The number of pension frauds reported to the police has dropped by 81 per cent over five years.
A freedom of information request by AJ Bell to the National Fraud Intelligence Bureau, published today (August 14), showed the number of reports continued to decline each year with 1,828 complaints received in 2013, compared with 345 in 2018.
In the first six months of this year the government body received 215 pension scam reports, suggesting that the pensions cold calling ban, which was introduced in January, has started to take effect.
The financial losses from these scams totalled £96.6m in 2013, compared with £14.1m in 2018. So far fraud this year has cost consumers £6.9m.
In contrast, the number of investment fraud reports has increased in the period with more than 8,000 cases having been reported in the first six months of 2019 alone.

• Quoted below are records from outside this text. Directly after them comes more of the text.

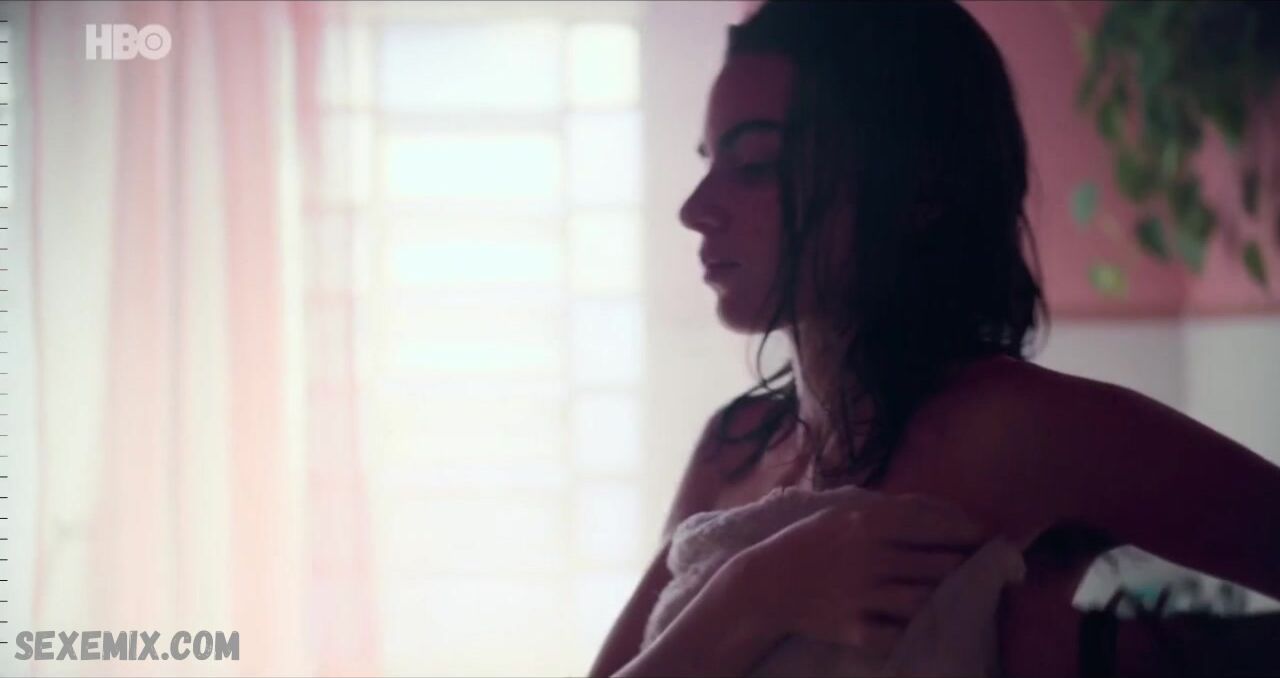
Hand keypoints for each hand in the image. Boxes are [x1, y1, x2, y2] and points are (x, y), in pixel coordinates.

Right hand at [732, 492, 994, 658]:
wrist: (766, 584)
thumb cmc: (809, 542)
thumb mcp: (844, 512)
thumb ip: (891, 508)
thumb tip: (944, 507)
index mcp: (867, 522)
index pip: (933, 524)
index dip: (968, 531)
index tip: (987, 536)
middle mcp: (870, 556)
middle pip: (938, 563)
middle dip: (967, 566)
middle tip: (984, 567)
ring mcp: (863, 595)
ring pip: (926, 599)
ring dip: (948, 597)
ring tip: (962, 594)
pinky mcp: (855, 628)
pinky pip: (899, 633)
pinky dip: (917, 630)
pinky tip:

The FOI revealed that in 2013 6,908 reports of investment fraud were received, increasing by 36 per cent to 9,398 in 2018.
Tom Selby, senior analyst at AJ Bell, said: “Financial fraud in the UK is mutating, with the number of victims of older-style ‘pension liberation’ scams dropping in recent years on the back of a series of government interventions – including the ban on cold-calling – and a significant industry-wide public awareness campaign.
“However, as pensions-based scam reports have fallen, the number of people falling prey to scams focused on their investments has continued to rise and look set to hit record highs in 2019.
“This might reflect the fact more people are now reporting being scammed to the relevant authorities, or it could be because fraudsters have shifted their focus to investment-based schemes.”
Mr Selby said the shift in focus to investment fraud raised questions about the government’s decision to exclude investments from the cold-calling ban.
He added: “Although cold-calling is just one tactic scammers use to target savers, it remains a common one which preys on the most vulnerable in society.
“The regulator must also continue its awareness-raising efforts to ensure people know fraudsters remain active and after their hard-earning cash.
“Rather than waiting for the government to intervene, the best way for people to avoid being scammed is to tool up their knowledge so they can protect themselves.”
Last week (August 5), the Work and Pensions select committee told the Financial Conduct Authority (FCA) to “widely publicise” its list of unauthorised firms and to review the resources it dedicates to pension scams.
The MPs recommended that the regulator reviews “whether it dedicates sufficient resource to combat active pension scams, prevent new pension scams and protect individuals”.
The Pensions Regulator and the FCA also warned that more than 5m pension savers (42 per cent) were likely to fall for at least one of six tactics used by pension scammers, with the financially savvy just as likely to be fooled.
People who are actively seeking ways to boost their retirement income are even more likely to fall for scammers’ tricks, with 60 per cent likely to be tricked.